── Données fournies
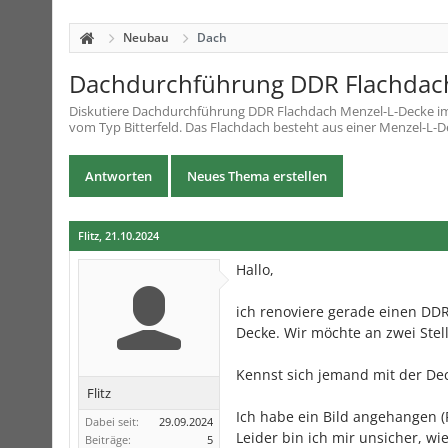
Neubau
Dach
Dachdurchführung DDR Flachdac
Diskutiere
Dachdurchführung DDR Flachdach Menzel-L-Decke
i
vom Typ Bitterfeld. Das Flachdach besteht aus einer Menzel-L-De
Antworten
Neues Thema erstellen
Flitz
,
21.10.2024
Hallo,
ich renoviere gerade einen DDR
Decke. Wir möchte an zwei Ste
Kennst sich jemand mit der De
Flitz
Ich habe ein Bild angehangen (
Dabei seit:
29.09.2024
Leider bin ich mir unsicher, wi
Beiträge:
5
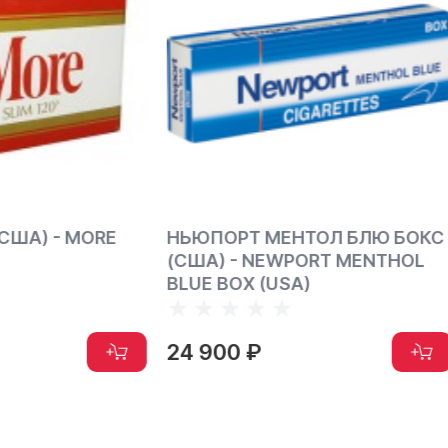
РТ МЕНТОЛ БЛЮ БОКС
НЬЮПОРТ МЕНТОЛ БОК
- NEWPORT MENTHOL
(США) - NEWPORT MEN
OX (USA)
BOX 100S (USA)
0 ₽
24 900 ₽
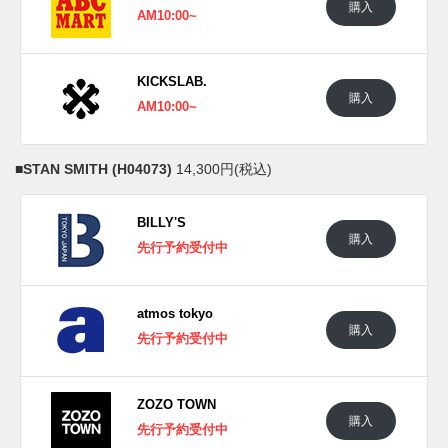
購入
AM10:00~
KICKSLAB.
購入
AM10:00~
■
STAN SMITH (H04073)
14,300円(税込)
BILLY'S
購入
先行予約受付中
atmos tokyo
購入
先行予約受付中
ZOZO TOWN
購入
先行予約受付中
────
> [Description du problème]
Extrayez telles quelles les lignes de texte de tous les enregistrements ci-dessus, sans reprendre les images.

> [Résultat de la tâche]
Neubau
Dach
Dachdurchführung DDR Flachdac
Diskutiere
Dachdurchführung DDR Flachdach Menzel-L-Decke
i
vom Typ Bitterfeld. Das Flachdach besteht aus einer Menzel-L-De
Antworten
Neues Thema erstellen
Flitz
,
21.10.2024
Hallo,
ich renoviere gerade einen DDR
Decke. Wir möchte an zwei Ste
Kennst sich jemand mit der De
Flitz
Ich habe ein Bild angehangen (
Dabei seit:
29.09.2024
Leider bin ich mir unsicher, wi
Beiträge:
5
РТ МЕНТОЛ БЛЮ БОКС
НЬЮПОРТ МЕНТОЛ БОК
- NEWPORT MENTHOL
(США) - NEWPORT MEN
OX (USA)
BOX 100S (USA)
0 ₽
24 900 ₽
購入
AM10:00~
KICKSLAB.
購入
AM10:00~
■
STAN SMITH (H04073)
14,300円(税込)
BILLY'S
購入
先行予約受付中
atmos tokyo
購入
先行予約受付中
ZOZO TOWN
購入
先行予約受付中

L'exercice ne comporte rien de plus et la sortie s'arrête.